Written task:
If a line of the records contains the string "Законодательное", copy it out.

(Web page revision data)
########

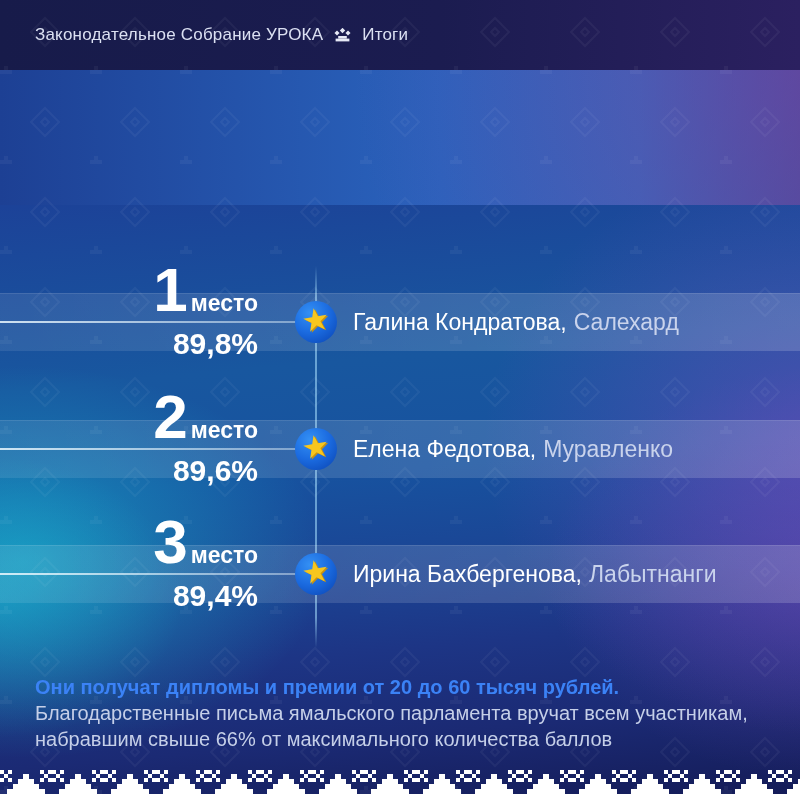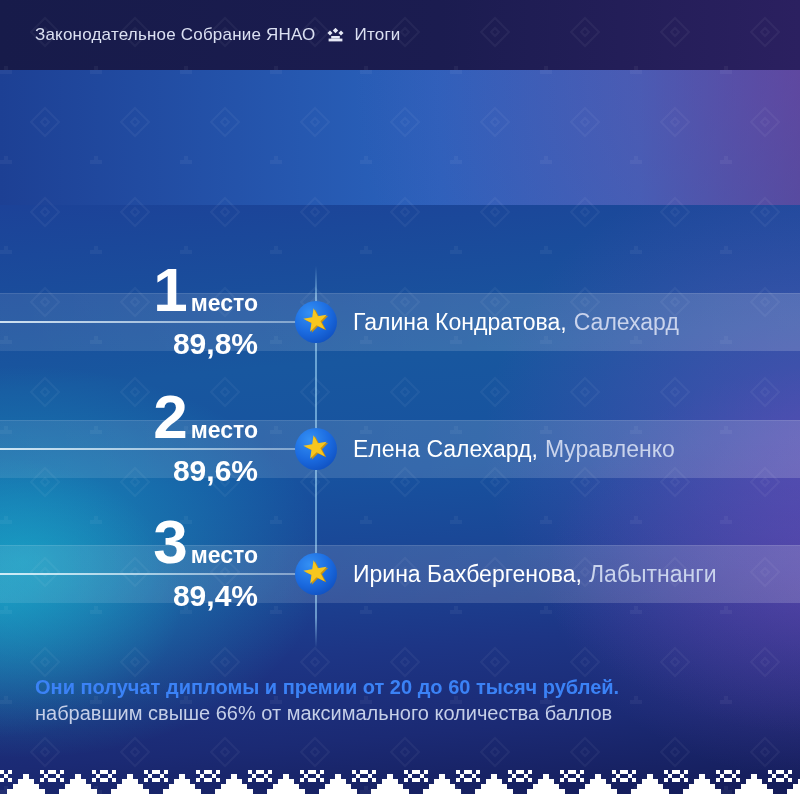--- a/index.html
+++ b/index.html
@@ -113,7 +113,7 @@
   </svg>
 
   <div class="header">
-    <span>Законодательное Собрание ЯНАО</span>
+    <span>Законодательное Собрание УРОКА</span>
     <span class="orn">
       <svg width="19" height="15" viewBox="0 0 19 15" fill="#e6e9f6">
         <rect x="7.6" y="0.6" width="3.8" height="3.8" transform="rotate(45 9.5 2.5)"></rect>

########

Exercise answer:
-    <span>Законодательное Собрание ЯНАО</span>
+    <span>Законодательное Собрание УРОКА</span>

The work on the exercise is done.